Ausgewählter Text:
Es wäre genau umgekehrt bei der Wortstellung "auch wenn's ein Viertelpfund ist". Obwohl auch hier beide Interpretationen möglich und korrekt sind, scheint die Funktion der Konjunktion offensichtlicher.


----------



## bearded

> manfy:
> Die konzessive Funktion bleibt auch erhalten, wenn man 'auch' fallen lässt


Bitte nicht vergessen, dass das Wort 'und' im Original fehlt.  Wenn man nun beides, 'und' und 'auch', weglässt, bleibt der Satz
_wenn's ein Viertelpfund ist, kommt es mir nicht drauf an,_ 
wobei meiner Meinung nach alles Konzessive verschwunden ist. Ich denke daher, dass 'auch' eine unentbehrliche konzessive Funktion hat.


----------



## Frieder

Dem pflichte ich bei .


----------



## ABBA Stanza

bearded man said:


> ... wobei meiner Meinung nach alles Konzessive verschwunden ist. Ich denke daher, dass 'auch' eine unentbehrliche konzessive Funktion hat.

Arbeitsauftrag: Führe die Forumsdiskussion über die konzessive Funktion von „auch“ im Anschluss an den letzten Satz weiter.

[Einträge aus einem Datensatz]
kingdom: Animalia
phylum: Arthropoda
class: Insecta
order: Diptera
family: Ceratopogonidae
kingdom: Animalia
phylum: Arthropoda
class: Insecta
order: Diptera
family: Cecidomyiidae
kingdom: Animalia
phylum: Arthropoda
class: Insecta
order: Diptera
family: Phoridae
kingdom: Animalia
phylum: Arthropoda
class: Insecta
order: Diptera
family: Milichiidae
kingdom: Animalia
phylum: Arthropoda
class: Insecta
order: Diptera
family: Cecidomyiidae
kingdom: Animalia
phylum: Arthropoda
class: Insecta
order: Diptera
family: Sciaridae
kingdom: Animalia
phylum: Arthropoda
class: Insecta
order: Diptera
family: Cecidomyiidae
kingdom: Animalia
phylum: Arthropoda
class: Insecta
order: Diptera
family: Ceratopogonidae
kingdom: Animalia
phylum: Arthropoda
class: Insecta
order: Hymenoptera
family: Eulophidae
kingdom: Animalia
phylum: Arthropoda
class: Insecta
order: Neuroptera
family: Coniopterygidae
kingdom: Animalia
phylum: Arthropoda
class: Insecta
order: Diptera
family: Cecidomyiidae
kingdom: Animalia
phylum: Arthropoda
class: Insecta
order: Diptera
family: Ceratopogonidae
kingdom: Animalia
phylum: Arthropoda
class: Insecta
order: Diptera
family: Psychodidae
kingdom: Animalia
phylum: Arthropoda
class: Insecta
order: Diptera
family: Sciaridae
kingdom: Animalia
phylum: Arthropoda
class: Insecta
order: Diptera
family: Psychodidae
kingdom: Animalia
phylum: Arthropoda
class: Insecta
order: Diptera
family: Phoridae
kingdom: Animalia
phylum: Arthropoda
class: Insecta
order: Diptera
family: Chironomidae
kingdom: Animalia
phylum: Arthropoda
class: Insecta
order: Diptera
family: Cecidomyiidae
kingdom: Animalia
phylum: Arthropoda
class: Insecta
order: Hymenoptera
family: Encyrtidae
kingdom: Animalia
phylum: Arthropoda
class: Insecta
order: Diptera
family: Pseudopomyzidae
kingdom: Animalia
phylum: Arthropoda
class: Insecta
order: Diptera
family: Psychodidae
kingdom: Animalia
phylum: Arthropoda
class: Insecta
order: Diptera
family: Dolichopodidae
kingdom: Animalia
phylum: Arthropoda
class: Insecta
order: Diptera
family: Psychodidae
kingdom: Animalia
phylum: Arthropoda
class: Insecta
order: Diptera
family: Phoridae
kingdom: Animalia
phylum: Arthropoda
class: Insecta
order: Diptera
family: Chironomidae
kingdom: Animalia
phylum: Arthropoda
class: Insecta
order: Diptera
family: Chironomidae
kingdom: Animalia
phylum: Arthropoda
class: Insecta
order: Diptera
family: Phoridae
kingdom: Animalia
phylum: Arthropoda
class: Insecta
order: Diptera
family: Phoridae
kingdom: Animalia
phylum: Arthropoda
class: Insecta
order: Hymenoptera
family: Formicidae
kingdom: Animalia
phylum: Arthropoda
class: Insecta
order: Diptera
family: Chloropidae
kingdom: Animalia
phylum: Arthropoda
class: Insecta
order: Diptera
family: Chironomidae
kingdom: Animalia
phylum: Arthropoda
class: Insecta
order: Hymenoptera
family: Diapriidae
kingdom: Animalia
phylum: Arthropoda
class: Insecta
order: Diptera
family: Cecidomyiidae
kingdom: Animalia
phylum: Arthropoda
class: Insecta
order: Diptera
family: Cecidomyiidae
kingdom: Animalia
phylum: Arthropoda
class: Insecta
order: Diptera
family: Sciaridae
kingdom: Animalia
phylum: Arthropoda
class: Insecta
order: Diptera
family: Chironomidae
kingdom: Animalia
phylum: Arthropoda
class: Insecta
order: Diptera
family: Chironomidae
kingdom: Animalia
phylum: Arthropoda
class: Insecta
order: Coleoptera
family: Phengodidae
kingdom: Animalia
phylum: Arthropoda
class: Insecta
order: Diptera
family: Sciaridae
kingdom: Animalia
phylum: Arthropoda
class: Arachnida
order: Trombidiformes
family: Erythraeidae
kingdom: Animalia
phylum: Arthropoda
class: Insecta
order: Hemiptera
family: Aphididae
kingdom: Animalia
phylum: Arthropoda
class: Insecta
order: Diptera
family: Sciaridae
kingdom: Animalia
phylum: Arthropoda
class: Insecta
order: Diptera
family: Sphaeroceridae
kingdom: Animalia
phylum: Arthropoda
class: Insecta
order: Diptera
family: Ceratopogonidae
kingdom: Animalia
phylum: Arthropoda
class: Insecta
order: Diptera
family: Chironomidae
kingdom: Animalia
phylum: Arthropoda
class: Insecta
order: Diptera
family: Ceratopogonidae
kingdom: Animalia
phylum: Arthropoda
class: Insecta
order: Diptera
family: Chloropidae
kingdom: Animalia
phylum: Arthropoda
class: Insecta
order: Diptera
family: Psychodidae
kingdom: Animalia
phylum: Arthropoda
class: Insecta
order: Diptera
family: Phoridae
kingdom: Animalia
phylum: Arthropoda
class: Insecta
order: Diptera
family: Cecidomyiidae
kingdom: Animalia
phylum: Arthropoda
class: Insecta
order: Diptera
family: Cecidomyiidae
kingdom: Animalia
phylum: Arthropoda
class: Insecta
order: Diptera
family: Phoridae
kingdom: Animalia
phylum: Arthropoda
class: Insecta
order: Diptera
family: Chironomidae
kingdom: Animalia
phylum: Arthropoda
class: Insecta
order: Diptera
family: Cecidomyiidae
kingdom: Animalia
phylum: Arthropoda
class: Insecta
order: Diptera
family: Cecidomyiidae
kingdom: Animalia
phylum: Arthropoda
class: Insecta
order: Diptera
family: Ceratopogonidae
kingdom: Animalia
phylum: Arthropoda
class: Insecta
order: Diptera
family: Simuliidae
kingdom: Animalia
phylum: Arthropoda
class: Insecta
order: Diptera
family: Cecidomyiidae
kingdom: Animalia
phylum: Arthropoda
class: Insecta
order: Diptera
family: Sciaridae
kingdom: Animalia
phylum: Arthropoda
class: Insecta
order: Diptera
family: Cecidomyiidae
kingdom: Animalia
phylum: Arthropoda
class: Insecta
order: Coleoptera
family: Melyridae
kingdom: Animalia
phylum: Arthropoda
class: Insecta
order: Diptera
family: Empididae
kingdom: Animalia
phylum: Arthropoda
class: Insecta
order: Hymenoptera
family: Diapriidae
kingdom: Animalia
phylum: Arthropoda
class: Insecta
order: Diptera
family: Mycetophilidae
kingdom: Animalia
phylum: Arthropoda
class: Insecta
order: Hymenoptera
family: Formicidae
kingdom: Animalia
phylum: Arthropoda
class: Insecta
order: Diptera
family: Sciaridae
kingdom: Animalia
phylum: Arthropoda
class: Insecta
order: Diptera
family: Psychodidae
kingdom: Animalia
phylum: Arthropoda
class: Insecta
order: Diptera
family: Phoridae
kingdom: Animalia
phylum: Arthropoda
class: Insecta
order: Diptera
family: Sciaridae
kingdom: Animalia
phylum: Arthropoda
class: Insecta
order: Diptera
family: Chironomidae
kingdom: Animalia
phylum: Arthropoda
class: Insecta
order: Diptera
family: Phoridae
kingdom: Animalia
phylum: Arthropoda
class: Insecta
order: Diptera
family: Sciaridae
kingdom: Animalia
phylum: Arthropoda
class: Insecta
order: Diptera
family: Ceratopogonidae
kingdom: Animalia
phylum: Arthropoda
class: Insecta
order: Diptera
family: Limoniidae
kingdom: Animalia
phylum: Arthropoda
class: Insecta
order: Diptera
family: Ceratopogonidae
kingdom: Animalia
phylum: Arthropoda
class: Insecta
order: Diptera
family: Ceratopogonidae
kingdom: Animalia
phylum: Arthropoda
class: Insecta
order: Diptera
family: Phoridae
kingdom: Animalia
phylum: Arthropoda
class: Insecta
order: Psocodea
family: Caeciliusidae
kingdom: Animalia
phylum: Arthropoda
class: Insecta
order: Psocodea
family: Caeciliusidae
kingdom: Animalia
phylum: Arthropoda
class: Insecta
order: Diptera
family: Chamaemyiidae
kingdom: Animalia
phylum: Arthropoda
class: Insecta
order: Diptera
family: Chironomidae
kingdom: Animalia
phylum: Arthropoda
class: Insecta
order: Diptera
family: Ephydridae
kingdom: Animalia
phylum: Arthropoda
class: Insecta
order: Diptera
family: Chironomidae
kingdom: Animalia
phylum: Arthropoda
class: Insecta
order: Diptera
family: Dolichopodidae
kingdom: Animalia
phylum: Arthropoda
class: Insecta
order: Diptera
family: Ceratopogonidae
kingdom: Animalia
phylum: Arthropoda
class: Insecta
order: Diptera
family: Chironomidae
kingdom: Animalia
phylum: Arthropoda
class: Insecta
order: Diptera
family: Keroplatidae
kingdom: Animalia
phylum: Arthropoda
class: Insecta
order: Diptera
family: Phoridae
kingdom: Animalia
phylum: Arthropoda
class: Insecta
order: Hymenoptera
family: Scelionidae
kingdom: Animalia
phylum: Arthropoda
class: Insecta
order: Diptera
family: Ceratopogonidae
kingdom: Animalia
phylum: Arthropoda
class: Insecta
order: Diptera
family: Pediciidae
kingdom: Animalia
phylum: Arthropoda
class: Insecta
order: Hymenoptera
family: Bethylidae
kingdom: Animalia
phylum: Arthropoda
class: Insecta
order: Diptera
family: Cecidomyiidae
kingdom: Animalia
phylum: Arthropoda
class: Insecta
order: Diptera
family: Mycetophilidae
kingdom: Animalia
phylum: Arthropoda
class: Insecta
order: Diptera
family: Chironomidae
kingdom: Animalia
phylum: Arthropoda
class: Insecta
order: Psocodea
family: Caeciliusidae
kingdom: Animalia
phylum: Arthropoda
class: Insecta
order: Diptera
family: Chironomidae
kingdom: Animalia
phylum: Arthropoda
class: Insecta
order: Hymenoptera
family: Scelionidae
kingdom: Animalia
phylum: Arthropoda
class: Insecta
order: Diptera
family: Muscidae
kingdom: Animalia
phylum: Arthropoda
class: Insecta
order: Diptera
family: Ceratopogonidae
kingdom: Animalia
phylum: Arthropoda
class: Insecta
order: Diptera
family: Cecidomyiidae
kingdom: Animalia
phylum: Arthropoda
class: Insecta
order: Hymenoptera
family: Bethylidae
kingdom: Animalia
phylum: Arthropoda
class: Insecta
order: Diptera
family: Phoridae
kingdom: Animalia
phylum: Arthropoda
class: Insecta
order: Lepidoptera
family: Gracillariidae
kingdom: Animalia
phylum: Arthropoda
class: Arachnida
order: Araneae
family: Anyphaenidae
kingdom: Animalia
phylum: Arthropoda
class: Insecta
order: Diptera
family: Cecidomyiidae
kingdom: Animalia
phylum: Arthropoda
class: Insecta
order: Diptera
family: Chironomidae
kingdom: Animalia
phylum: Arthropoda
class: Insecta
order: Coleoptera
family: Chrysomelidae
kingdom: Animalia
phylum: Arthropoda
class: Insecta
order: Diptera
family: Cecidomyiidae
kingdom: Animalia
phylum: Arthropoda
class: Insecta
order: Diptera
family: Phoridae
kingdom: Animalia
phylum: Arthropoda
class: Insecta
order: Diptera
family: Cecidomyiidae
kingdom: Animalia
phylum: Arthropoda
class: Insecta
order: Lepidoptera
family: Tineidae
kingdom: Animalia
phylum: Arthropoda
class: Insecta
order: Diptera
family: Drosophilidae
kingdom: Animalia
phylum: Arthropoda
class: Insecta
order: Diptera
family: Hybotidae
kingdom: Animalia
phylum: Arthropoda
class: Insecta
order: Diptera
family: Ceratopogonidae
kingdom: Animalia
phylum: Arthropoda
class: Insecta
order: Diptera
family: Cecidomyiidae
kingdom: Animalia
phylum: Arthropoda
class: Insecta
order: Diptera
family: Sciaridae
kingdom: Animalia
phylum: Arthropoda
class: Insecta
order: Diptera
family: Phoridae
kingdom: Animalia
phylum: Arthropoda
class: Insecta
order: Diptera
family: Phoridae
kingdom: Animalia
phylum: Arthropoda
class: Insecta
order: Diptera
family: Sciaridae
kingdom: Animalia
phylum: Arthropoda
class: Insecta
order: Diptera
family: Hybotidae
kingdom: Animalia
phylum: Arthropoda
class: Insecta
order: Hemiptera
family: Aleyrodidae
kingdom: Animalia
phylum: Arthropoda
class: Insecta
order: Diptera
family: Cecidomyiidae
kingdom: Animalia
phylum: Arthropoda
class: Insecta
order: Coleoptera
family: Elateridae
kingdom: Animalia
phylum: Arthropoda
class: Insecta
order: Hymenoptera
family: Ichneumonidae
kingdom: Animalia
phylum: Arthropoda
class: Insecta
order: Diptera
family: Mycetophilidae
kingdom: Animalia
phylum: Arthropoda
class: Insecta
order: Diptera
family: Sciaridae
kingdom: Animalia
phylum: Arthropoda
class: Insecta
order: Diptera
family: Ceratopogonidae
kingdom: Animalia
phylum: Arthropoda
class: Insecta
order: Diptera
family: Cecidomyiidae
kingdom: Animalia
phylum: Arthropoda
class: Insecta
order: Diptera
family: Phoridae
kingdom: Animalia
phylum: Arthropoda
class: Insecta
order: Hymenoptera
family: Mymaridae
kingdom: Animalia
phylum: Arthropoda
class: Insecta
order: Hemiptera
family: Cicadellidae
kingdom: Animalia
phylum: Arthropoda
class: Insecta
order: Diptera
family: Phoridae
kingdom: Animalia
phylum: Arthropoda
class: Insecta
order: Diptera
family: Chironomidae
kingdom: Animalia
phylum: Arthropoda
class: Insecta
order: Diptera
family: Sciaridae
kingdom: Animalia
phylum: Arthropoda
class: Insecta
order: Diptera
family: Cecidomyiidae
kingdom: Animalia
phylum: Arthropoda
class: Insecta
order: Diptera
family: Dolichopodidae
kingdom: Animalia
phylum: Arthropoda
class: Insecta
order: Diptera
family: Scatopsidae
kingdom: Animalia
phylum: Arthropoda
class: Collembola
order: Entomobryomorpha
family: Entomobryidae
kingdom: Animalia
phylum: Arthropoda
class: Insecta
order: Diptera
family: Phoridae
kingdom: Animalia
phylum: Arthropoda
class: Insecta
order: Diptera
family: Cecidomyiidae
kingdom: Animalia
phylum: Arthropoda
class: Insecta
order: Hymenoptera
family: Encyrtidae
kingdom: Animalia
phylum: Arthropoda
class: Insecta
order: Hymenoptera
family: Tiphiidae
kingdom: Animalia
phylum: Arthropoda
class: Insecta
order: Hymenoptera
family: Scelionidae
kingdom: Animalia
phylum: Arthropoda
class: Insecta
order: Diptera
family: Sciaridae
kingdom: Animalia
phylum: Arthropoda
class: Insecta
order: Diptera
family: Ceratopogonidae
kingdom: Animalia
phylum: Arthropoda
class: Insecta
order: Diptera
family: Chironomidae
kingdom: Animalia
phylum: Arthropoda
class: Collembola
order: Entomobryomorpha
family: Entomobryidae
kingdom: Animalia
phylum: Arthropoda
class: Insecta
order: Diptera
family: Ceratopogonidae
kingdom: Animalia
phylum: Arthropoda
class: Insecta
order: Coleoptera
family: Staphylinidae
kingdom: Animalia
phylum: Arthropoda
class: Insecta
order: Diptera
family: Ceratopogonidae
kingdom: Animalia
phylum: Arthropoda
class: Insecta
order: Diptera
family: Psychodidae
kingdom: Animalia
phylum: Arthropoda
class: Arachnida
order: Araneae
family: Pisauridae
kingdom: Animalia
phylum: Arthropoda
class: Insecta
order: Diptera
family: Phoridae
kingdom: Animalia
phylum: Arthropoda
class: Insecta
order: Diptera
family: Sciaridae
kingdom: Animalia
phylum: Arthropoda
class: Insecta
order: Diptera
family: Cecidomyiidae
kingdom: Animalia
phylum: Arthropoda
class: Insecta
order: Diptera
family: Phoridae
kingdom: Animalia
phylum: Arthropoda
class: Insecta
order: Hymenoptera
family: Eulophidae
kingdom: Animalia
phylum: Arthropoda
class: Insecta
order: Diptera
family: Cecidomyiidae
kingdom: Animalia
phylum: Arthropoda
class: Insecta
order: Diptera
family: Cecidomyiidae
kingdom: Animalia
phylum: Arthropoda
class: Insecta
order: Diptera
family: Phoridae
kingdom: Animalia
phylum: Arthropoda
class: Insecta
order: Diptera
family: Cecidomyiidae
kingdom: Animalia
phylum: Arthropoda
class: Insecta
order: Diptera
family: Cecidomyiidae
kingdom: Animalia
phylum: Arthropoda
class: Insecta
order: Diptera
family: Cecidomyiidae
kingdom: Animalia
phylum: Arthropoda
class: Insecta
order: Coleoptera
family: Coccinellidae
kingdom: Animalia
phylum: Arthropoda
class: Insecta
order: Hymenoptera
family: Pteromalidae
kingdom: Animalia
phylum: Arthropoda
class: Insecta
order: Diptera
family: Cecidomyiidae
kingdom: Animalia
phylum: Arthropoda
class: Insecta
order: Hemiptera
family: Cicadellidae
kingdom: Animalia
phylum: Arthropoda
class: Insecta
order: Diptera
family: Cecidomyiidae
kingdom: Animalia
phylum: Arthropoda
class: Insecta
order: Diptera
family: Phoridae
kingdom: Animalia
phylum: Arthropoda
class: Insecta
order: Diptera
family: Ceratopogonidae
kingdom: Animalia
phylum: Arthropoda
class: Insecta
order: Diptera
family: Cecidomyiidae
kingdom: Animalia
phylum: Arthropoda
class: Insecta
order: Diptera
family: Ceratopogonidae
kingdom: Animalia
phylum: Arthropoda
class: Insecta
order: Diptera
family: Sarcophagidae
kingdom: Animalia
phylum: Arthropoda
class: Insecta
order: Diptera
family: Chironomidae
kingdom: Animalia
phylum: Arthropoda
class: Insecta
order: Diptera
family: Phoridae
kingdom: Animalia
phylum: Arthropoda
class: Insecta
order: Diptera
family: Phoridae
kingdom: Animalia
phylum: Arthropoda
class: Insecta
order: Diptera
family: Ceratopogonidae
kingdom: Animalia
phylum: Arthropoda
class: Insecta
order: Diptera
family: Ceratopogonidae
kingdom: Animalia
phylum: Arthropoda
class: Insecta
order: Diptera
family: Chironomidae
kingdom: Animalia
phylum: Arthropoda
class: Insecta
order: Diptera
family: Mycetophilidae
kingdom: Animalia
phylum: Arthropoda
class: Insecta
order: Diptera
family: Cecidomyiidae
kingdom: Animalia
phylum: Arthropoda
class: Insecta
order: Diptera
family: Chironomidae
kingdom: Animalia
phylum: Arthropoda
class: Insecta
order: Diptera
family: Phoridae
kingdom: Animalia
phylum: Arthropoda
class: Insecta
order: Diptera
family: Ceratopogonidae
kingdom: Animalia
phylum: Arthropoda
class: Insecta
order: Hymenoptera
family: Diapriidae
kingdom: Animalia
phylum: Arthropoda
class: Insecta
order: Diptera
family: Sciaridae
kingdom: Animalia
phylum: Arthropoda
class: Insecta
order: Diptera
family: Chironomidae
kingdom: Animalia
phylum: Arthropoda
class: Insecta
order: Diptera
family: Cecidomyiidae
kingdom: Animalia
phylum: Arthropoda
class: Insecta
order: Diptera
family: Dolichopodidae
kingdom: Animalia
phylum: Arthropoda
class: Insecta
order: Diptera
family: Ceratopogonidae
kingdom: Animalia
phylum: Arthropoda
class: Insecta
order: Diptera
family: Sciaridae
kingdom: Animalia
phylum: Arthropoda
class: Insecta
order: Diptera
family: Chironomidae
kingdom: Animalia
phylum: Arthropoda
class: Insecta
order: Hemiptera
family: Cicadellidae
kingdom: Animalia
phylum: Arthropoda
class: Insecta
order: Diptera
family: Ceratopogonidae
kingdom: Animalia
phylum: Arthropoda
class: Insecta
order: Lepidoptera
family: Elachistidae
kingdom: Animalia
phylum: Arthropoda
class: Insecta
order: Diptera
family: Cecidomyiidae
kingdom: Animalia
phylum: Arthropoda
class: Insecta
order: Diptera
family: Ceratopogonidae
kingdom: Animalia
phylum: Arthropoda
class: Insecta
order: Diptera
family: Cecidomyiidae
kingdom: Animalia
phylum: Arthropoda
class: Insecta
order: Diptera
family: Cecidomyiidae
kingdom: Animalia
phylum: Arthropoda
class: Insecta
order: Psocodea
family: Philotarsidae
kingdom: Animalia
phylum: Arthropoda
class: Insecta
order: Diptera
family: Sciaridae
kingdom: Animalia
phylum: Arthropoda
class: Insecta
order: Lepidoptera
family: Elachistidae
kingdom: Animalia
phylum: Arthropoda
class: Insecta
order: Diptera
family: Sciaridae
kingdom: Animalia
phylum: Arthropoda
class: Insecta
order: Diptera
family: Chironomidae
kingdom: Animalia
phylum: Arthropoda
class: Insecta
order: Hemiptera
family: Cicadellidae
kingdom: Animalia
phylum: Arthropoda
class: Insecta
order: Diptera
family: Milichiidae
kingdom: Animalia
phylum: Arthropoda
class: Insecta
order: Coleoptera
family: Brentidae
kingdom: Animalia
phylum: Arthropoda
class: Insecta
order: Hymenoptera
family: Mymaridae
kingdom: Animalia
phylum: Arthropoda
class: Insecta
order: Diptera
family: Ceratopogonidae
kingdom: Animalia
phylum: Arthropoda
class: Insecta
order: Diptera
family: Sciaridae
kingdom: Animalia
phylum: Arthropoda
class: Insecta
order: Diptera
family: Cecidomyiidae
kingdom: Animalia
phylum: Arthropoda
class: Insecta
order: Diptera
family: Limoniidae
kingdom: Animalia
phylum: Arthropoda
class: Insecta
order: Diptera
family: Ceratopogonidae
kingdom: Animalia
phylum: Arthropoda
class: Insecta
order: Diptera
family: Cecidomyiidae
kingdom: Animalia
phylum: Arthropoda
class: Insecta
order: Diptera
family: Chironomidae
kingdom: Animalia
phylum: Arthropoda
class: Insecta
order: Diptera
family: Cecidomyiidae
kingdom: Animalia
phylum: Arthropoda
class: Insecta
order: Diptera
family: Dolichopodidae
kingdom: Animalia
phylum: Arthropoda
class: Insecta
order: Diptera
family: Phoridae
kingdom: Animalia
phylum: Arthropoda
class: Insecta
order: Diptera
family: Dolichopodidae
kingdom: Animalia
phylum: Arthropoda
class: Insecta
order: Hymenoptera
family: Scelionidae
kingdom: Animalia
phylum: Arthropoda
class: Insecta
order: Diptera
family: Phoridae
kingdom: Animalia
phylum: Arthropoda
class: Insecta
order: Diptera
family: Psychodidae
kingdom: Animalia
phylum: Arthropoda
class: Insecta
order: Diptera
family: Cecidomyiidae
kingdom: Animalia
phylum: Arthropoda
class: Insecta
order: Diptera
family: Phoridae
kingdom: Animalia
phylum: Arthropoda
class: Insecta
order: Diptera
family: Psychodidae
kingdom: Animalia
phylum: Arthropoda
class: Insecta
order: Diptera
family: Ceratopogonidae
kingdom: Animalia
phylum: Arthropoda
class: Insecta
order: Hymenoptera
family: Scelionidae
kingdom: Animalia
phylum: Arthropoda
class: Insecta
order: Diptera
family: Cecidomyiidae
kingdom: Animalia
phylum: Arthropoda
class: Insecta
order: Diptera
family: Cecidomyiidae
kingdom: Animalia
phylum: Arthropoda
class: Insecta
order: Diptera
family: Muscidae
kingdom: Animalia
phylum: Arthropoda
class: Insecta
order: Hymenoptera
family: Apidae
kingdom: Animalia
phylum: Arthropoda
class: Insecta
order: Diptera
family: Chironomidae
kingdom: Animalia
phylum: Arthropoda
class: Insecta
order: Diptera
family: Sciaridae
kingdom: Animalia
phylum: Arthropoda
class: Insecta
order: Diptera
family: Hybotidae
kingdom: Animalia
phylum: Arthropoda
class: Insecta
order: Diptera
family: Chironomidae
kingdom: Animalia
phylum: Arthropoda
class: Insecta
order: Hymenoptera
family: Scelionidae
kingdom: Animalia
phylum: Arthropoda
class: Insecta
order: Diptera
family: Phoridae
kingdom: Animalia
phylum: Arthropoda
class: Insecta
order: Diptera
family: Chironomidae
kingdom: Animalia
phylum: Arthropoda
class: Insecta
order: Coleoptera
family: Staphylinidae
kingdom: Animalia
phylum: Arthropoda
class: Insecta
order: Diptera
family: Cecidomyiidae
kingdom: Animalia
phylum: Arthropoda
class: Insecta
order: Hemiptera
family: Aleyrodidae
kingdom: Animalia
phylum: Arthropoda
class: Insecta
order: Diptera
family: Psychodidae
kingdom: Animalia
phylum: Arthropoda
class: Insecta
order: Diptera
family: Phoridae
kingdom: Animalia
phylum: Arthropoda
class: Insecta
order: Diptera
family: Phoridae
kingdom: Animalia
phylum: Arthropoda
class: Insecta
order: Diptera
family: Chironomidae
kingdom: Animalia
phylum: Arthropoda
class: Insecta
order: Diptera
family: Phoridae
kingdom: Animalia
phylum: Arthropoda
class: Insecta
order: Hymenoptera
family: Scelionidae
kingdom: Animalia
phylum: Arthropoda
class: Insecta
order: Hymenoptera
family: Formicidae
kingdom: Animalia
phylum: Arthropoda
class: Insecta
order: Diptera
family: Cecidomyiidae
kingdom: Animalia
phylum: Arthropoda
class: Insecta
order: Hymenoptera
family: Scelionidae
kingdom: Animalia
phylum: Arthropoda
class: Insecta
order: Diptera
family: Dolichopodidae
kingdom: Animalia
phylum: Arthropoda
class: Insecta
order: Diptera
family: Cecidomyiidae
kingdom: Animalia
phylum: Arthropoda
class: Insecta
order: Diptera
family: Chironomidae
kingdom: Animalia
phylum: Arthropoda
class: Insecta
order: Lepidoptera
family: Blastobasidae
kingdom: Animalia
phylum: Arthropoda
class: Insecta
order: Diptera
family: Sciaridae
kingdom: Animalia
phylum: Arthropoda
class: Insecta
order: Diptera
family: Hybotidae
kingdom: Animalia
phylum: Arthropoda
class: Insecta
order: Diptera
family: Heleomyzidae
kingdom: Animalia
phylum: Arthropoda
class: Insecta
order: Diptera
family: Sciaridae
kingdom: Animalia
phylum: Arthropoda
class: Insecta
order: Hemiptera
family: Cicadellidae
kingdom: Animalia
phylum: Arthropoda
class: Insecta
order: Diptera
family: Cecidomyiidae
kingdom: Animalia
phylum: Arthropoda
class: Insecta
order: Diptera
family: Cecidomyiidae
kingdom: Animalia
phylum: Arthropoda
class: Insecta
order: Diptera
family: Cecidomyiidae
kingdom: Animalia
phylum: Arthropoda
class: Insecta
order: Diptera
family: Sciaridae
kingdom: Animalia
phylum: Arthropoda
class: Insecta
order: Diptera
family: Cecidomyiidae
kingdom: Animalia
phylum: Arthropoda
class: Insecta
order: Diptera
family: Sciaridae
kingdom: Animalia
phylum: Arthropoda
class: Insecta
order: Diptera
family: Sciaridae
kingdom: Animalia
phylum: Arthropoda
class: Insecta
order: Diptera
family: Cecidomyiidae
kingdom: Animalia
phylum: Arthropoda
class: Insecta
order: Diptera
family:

Lösung:
Ich vermisse sowieso das Konzessive am Originalsatz, weil der Satz vor dem Wiegen geäußert wird. Um Konzessive verwendet zu werden, muss das "auch" vor dem (betonten) "wenn" kommen, und erst nach dem Wiegen, oder? Also:

A: _Das ist doch ein Viertelpfund!_
B: _Auch *wenn* es ein Viertelpfund ist, kommt es mir nicht darauf an._
(-> OK, ich gebe zu: Es ist ein Viertelpfund [<- das ist die Konzession]. Aber trotzdem kommt es mir nicht darauf an.)

Cheers
Abba


----------



## berndf

ABBA Stanza said:


> Ich vermisse sowieso das Konzessive am Originalsatz


Ich auch. Die Aussage des gesamten Satzes ist, dass es ihm auf die genaue Menge nicht ankommt, die Mengenangabe war als Größenordung (der Unterschied ist immerhin Faktor zwei) gemeint.


----------



## Schlabberlatz

> erst nach dem Wiegen


Präsens hat im Deutschen oft futurische Bedeutung. „Wir gehen morgen ins Kino.“

In diesem Fall ist gemeint „wenns auch ein Viertelpfund sein wird“ oder besser „… werden sollte“.


bearded man said:


> Bitte nicht vergessen, dass das Wort 'und' im Original fehlt.  Wenn man nun beides, 'und' und 'auch', weglässt, bleibt der Satz
> _wenn's ein Viertelpfund ist, kommt es mir nicht drauf an,_
> wobei meiner Meinung nach alles Konzessive verschwunden ist. Ich denke daher, dass 'auch' eine unentbehrliche konzessive Funktion hat.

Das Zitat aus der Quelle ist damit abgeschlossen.